Since you have a seperate DVD player, you should consider getting a HT receiver instead of spending money on the outdated non working SA-HT80. Just my opinion.


----------



## Guest (Jun 16, 2008)

Mike P. said:


> Since you have a seperate DVD player, you should consider getting a HT receiver instead of spending money on the outdated non working SA-HT80. Just my opinion.

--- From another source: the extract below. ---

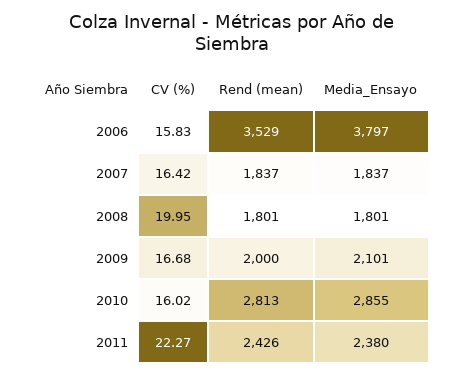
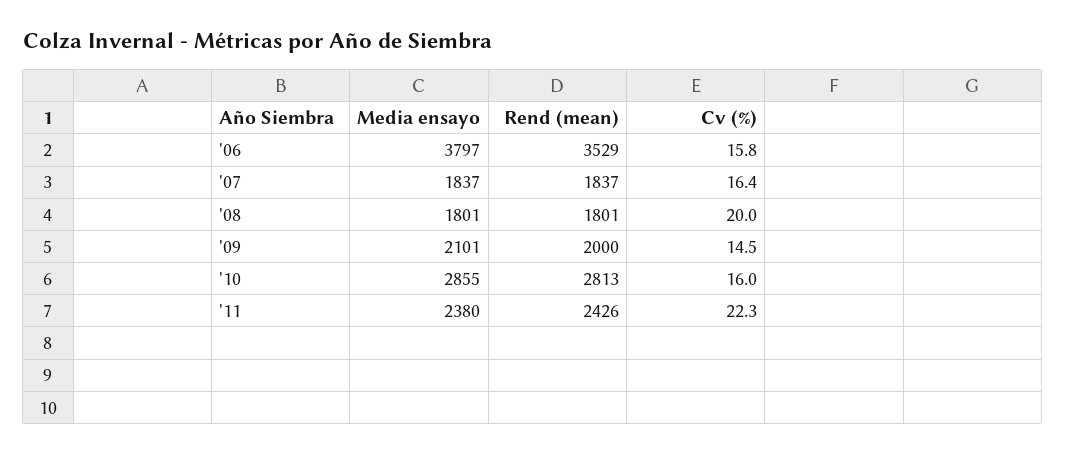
CV (%), 2009: 16.68 -> 14.5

Trust me, it is strongly considered! Three factors really

A) I like to tinker
B) RCA plug with coax lead attached costs nothing, thanks to an abundance I've collected over the years 
C) Missus might kill me if I spent that much money when all the speakers cost me was some time fixing the sister in law's laptop! She's not really into the whole home theatre gig :dontknow:

Although it does appear that the decoding is done on one of the boards attached to the CD mechanism, which is covered with .5mm tracks and surface mount components. Could be a little tricky :doh:


----------



## lcaillo (May 2, 2006)

The answer is essentially NO. While anything is possible, without some design skills, the likelihood of getting it to work at all is very, very, low.


----------



## DRB (Feb 18, 2008)

Scott, I don't know about Sydney (or the rest of Australia for that matter), but here in the US there are bargains to be had in "yesterday's technology". Many video enthusiasts are moving to new receivers or processors specifically to get HDMI connections. Blu-Ray is the disc format for the future and HDMI is needed to enjoy all of its tech. As a result there are many perfectly fine 5.1, 6.1, and 7.1 receivers on the used market very cheap. I recently bought a Marantz 5.1 unit complete with learning remote for less than $50! Consider used and take a look on eBay. :T


----------



## DRB (Feb 18, 2008)

> While I'm on a roll, what's the meaning of life?


*That one's* been answered. Courtesy of Monty Python:


> Well, it's nothing very special. Uh, try and be nice to people, avoid eating fat, read a good book every now and then, get some walking in, and try and live together in peace and harmony with people of all creeds and nations.


:innocent:


----------